Two months later, Ayers, a media student with an event-planning background, finds herself rally organizer for Portland, Ore. “I had no idea how much work this was going to be,” says Ayers, sounding like a harried mom after of a long day who finally gets to sit down for a full deep breath. She pauses, gathering her thoughts:
“I’ve always worked with an established team, but I’ve had to do this from scratch… We’ve had to do this from scratch,” Ayers revises, citing the assistance of a handful of friends and volunteers. Of the 421 cities, spanning six continents, this small band of first-time Portland activists expect the second highest projected turn out of them all, trailing only New York City, New York.
The Welcome Reach of Social Media
Ayers credits social media for the sudden rise in organized food activism, and Facebook in particular for increased March-Against-Monsanto awareness. On March 26, when, President Obama signed the bill, she had 750 Facebook friends. She sent invitations to them all, and like the 1980’s Faberge shampoo marketing campaign, word spread exponentially. As of this writing, the Portland rally has 6,500 “confirmed” and “maybe” attendees, with just under 49,000 non-responding invitees.
With a sudden semi-celebrity status, Ayers has had to make some changes in the way she interacts online. The campaign dominates the content of her Facebook page, and she has gained over 150 new “friends”: she will create another private page when she regains some dispensable time.

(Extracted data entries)
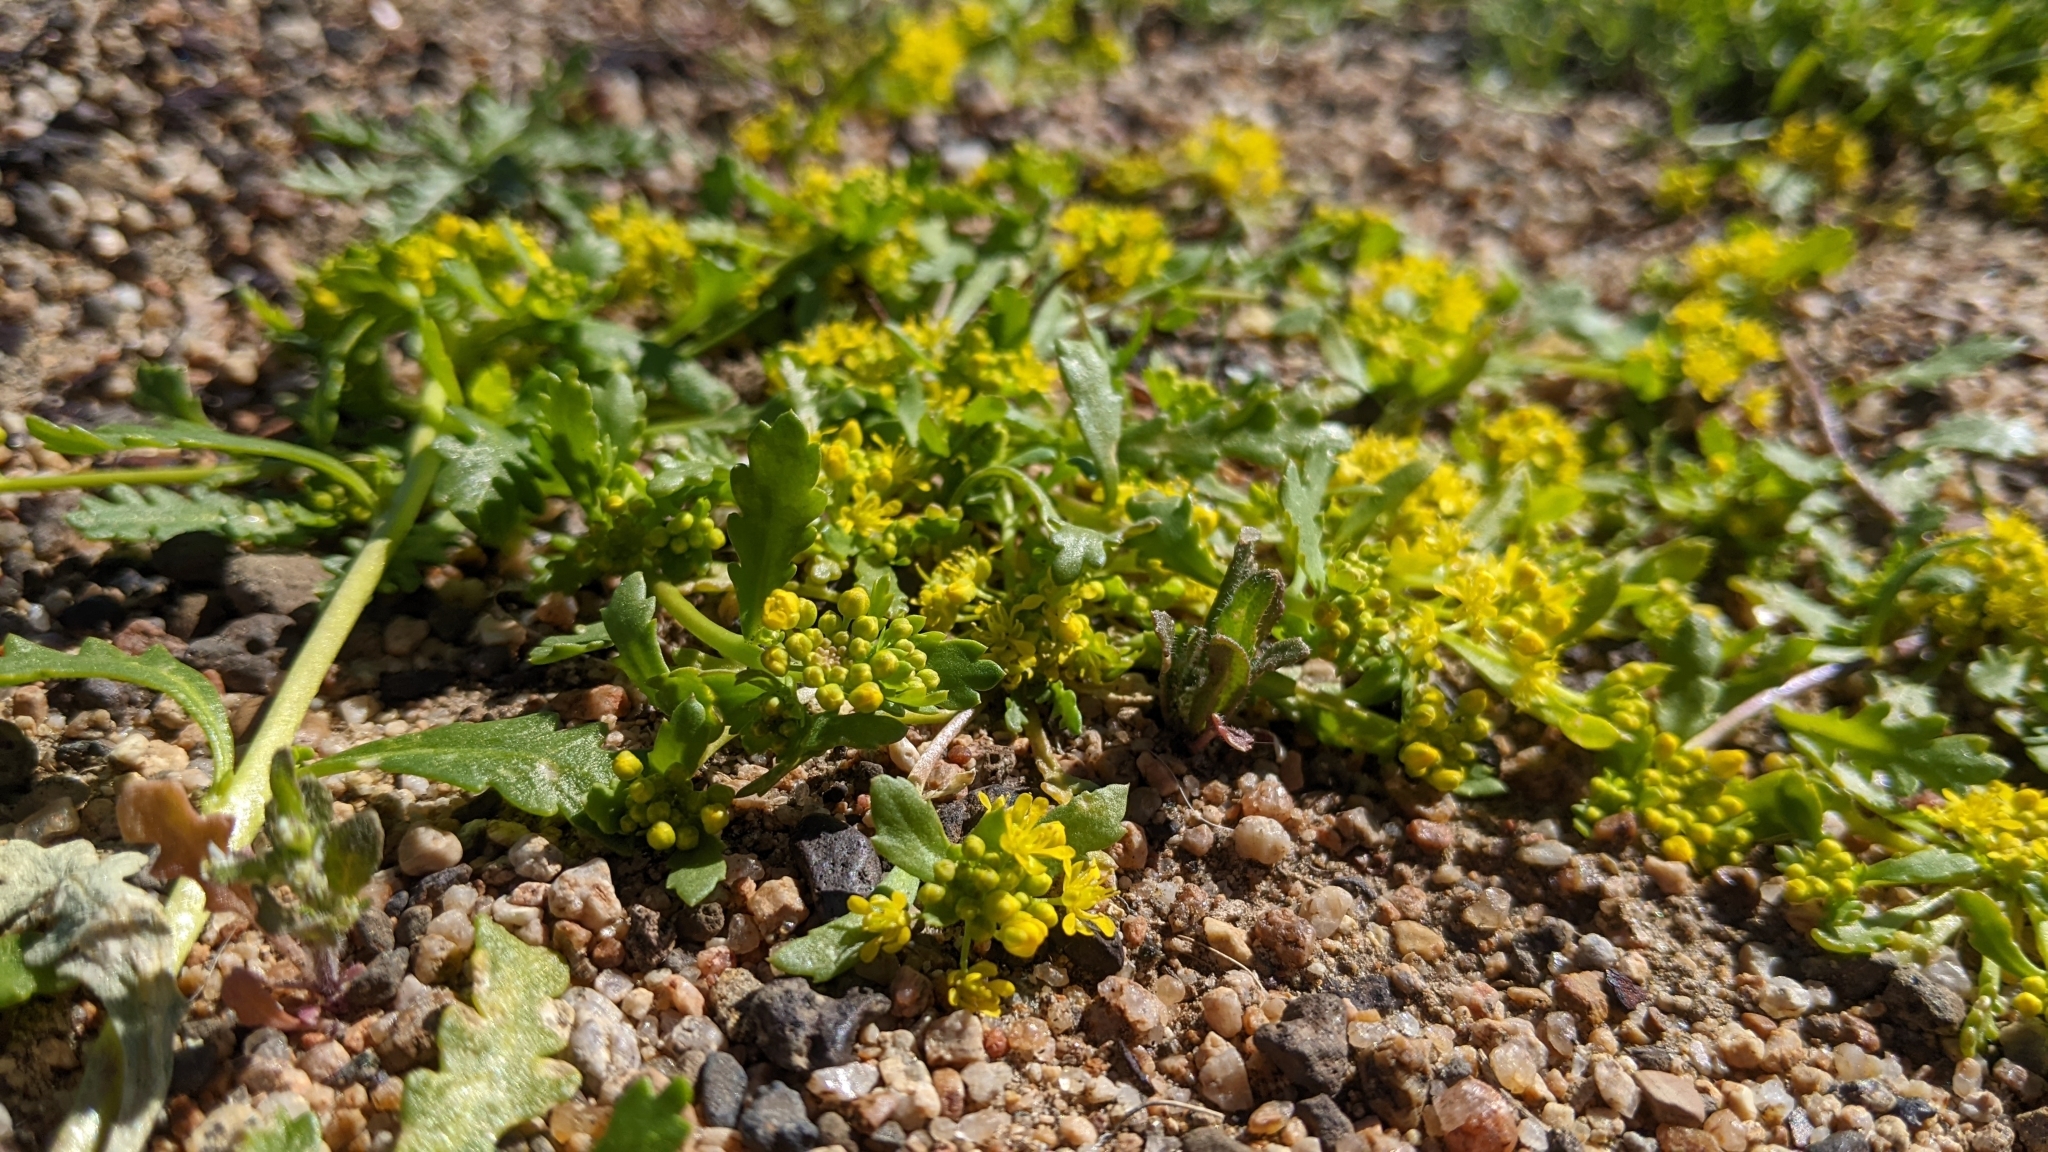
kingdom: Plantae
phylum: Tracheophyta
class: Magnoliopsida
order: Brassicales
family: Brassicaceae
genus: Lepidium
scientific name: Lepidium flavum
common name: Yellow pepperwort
==
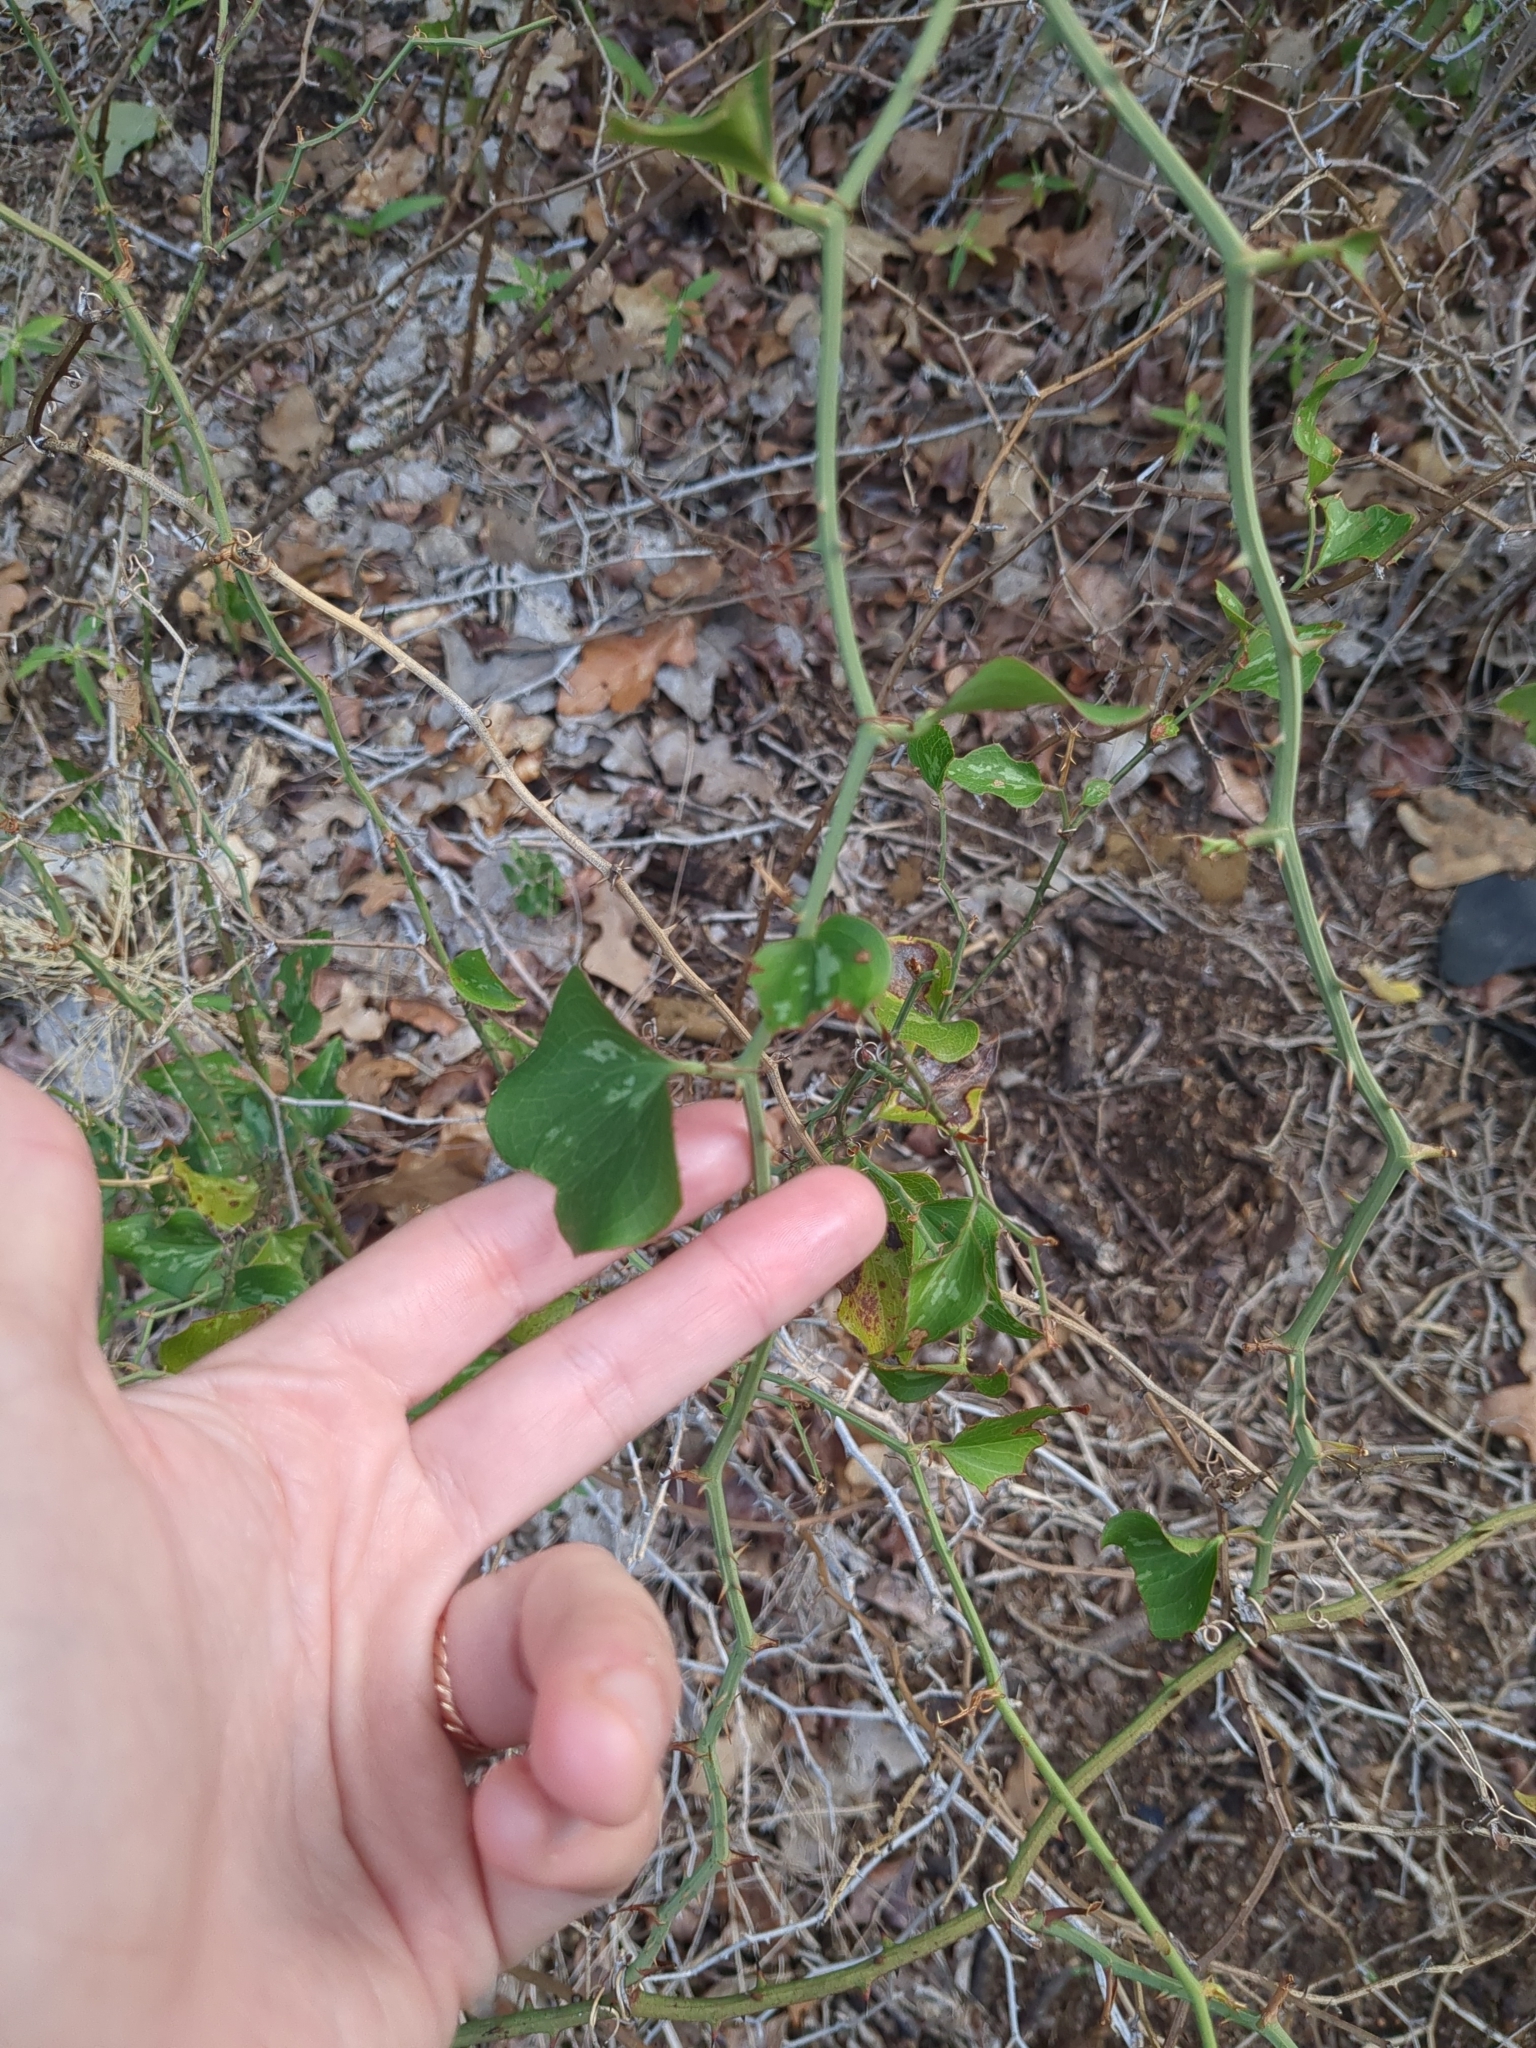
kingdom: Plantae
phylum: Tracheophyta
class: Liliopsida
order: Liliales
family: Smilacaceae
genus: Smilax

▶ **Exercises to complete**
**a)** Extract from the Portland rally excerpt the part that opens with the words containing "The Welcome Reach" and closes with "some dispensable time.", copied word for word.
**b)** For each statement below, say yes or no to whether it agrees with the Portland rally excerpt, and quote the words of the excerpt that decide it. (i) Ayers had 750 Facebook friends on March 26. (ii) Portland expects the highest projected turnout of all the cities. (iii) Ayers has gained over 150 new Facebook friends.

▶ **The replies**
**a)**
The Welcome Reach of Social Media
Ayers credits social media for the sudden rise in organized food activism, and Facebook in particular for increased March-Against-Monsanto awareness. On March 26, when, President Obama signed the bill, she had 750 Facebook friends. She sent invitations to them all, and like the 1980’s Faberge shampoo marketing campaign, word spread exponentially. As of this writing, the Portland rally has 6,500 “confirmed” and “maybe” attendees, with just under 49,000 non-responding invitees.
With a sudden semi-celebrity status, Ayers has had to make some changes in the way she interacts online. The campaign dominates the content of her Facebook page, and she has gained over 150 new “friends”: she will create another private page when she regains some dispensable time.

**b)**
(i) Yes: "she had 750 Facebook friends"
(ii) No: "trailing only New York City, New York"
(iii) Yes: "she has gained over 150 new “friends”"